++++ THE INPUT

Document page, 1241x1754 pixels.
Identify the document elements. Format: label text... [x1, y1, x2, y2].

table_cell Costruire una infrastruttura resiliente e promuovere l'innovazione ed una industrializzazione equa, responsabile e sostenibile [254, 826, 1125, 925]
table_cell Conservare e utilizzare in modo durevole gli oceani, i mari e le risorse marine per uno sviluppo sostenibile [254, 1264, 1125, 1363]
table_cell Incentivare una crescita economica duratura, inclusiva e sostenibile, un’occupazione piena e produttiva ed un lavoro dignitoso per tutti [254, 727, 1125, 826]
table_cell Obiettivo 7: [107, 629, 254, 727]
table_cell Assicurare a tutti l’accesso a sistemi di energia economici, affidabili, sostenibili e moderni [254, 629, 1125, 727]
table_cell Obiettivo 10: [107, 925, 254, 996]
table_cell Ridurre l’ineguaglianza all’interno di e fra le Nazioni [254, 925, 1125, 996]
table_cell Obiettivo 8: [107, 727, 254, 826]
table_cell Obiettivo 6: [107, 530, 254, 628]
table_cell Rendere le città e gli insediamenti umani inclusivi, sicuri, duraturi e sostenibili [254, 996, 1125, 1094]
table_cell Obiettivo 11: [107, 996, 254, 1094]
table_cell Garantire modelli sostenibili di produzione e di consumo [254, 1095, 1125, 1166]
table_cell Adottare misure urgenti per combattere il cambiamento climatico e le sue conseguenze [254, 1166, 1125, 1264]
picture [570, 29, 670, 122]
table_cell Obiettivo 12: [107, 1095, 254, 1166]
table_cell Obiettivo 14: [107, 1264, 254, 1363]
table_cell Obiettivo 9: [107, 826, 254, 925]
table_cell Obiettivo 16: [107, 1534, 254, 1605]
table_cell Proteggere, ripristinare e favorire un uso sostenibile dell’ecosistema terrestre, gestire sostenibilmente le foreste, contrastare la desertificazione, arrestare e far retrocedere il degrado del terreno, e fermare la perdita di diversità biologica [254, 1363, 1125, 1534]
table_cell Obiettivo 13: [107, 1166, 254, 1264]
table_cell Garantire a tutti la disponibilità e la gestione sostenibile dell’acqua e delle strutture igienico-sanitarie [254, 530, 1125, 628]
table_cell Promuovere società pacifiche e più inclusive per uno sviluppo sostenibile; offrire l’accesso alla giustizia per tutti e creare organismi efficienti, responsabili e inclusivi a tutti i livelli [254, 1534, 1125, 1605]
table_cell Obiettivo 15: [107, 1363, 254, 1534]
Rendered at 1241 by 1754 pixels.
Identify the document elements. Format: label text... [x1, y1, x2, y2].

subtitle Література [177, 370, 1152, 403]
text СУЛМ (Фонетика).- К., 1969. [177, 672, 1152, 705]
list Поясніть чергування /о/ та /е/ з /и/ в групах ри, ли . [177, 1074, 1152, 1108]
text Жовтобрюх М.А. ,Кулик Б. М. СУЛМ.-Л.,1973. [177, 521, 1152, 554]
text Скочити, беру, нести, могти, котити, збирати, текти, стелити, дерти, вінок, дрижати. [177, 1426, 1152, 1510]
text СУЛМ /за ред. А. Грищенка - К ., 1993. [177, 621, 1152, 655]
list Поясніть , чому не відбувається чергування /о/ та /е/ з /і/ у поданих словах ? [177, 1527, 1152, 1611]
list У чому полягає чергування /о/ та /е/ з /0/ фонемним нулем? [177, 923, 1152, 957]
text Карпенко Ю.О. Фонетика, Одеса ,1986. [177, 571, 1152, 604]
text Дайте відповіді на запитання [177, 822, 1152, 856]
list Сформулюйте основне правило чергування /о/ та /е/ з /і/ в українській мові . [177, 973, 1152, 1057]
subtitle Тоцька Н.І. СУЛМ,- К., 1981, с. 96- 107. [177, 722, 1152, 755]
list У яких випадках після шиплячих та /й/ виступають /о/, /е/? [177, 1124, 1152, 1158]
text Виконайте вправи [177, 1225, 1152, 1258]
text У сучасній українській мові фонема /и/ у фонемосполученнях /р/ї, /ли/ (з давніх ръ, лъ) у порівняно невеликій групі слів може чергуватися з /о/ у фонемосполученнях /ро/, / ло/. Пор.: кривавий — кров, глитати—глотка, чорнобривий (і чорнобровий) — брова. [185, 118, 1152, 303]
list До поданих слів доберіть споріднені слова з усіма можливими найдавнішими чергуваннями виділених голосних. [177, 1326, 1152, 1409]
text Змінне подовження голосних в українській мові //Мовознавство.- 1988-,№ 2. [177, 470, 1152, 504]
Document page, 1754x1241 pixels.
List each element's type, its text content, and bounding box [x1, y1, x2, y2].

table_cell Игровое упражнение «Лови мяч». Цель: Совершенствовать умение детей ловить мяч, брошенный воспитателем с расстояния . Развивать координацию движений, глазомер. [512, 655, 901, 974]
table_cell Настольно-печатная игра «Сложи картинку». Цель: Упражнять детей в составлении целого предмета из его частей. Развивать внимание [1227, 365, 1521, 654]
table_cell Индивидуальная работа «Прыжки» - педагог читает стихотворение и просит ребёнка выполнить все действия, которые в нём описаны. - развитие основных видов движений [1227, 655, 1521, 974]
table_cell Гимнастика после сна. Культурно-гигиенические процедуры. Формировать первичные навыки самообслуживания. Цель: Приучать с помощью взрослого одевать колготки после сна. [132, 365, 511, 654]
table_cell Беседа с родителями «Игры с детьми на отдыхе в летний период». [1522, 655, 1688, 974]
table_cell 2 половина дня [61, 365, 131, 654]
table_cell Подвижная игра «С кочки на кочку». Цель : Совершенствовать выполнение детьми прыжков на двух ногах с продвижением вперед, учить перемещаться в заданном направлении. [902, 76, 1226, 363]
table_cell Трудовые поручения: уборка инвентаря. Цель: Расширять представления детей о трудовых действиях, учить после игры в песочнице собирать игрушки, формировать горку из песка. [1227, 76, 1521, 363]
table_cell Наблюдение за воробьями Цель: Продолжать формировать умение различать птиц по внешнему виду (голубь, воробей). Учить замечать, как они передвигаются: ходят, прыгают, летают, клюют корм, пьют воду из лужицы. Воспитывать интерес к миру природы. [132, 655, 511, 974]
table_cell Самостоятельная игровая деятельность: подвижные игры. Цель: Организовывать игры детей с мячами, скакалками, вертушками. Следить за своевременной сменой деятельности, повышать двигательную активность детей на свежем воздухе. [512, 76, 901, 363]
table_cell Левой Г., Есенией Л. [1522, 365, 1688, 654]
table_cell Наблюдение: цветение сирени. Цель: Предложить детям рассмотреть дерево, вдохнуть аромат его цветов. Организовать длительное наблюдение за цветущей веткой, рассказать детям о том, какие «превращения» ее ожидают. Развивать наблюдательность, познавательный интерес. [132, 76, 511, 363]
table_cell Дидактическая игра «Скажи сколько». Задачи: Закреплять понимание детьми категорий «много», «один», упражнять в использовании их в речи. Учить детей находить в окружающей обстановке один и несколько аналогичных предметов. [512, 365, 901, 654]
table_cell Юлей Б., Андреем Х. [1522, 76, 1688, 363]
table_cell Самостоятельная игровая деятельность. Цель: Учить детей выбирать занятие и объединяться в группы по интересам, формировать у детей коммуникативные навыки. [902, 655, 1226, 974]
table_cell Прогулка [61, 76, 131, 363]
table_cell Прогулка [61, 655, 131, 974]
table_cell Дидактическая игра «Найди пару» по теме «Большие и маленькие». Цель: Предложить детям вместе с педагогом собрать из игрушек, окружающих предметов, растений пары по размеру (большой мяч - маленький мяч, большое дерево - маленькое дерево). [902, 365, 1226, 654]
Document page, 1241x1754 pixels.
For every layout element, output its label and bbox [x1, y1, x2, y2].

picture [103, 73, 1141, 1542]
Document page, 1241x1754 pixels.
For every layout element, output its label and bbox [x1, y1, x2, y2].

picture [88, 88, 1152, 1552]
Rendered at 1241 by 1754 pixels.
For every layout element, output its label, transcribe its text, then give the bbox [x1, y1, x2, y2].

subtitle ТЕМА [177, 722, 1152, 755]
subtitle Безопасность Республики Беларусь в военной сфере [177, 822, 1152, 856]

++++++++

◆ EXERCISE AIM:
What lines above mention "sostenibili"? Copy each one.

◆ EXERCISE RESPONSE:
table_cell Assicurare a tutti l’accesso a sistemi di energia economici, affidabili, sostenibili e moderni [254, 629, 1125, 727]
table_cell Rendere le città e gli insediamenti umani inclusivi, sicuri, duraturi e sostenibili [254, 996, 1125, 1094]
table_cell Garantire modelli sostenibili di produzione e di consumo [254, 1095, 1125, 1166]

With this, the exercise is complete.